> [EXERCISE INSTRUCTIONS]:
State the count of lines in this material that hold the string "pixels" and add nothing.

> [MATERIAL FOR THE TASK]:

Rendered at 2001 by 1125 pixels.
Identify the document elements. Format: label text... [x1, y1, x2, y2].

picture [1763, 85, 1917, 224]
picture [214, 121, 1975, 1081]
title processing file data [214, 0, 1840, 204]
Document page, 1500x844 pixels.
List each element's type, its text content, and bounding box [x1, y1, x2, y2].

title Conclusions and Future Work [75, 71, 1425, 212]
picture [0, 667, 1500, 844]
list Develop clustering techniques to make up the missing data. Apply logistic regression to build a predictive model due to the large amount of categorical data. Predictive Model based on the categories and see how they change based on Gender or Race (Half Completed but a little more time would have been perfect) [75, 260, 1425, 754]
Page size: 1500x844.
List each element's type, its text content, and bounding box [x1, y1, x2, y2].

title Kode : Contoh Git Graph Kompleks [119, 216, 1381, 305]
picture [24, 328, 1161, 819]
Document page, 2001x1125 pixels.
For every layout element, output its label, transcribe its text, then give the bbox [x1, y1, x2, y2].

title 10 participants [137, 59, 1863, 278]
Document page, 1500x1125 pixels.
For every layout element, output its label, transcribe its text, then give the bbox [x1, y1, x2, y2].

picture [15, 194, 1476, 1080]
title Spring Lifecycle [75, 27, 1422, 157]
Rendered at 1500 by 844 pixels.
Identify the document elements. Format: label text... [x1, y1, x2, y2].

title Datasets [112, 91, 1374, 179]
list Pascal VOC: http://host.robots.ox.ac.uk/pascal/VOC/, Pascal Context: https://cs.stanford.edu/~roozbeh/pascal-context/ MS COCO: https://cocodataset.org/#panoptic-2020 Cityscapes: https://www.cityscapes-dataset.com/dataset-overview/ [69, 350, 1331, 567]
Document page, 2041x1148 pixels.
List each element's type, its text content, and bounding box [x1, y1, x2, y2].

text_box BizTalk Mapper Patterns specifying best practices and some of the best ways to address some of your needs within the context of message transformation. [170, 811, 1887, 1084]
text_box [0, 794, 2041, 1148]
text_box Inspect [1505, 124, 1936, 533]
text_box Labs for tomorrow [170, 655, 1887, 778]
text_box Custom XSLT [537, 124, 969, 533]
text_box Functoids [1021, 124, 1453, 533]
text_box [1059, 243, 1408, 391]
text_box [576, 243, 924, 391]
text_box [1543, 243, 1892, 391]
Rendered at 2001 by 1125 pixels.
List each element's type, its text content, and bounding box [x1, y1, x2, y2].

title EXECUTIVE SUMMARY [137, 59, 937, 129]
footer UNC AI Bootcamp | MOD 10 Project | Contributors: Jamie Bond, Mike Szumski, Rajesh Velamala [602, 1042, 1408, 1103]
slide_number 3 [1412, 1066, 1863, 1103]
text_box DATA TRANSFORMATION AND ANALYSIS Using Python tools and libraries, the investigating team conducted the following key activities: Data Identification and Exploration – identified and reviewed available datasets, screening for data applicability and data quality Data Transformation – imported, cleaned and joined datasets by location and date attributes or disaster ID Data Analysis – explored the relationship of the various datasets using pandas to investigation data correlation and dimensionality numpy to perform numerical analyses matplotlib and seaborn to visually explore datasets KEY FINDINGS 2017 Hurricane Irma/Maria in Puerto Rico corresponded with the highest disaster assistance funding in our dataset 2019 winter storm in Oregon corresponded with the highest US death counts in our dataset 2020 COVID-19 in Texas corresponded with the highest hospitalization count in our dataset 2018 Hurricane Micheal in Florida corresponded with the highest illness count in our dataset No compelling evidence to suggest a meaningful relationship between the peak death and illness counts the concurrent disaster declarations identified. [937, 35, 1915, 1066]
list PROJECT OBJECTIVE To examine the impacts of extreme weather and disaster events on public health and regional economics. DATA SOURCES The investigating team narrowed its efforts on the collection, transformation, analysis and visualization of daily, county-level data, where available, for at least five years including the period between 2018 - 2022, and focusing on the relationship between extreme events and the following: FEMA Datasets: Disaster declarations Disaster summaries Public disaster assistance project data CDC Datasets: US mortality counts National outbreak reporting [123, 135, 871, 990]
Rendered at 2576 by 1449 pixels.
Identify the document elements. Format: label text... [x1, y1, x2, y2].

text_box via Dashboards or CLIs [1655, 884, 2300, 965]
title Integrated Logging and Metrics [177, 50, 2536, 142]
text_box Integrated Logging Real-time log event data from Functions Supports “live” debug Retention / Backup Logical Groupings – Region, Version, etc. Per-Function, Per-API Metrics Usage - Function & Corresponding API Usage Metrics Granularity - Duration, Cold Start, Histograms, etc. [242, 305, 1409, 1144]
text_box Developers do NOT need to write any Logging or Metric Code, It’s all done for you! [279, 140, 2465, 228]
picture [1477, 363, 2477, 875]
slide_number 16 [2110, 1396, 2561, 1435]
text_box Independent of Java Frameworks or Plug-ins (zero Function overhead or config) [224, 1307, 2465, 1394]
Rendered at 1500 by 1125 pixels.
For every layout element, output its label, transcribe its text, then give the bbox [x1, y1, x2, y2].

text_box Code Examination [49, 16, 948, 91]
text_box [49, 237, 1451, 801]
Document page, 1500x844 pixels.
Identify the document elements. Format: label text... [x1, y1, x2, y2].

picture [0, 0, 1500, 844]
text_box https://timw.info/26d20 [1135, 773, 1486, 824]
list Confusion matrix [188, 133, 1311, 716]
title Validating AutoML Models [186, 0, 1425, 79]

> [EXPECTED ANSWER]:
10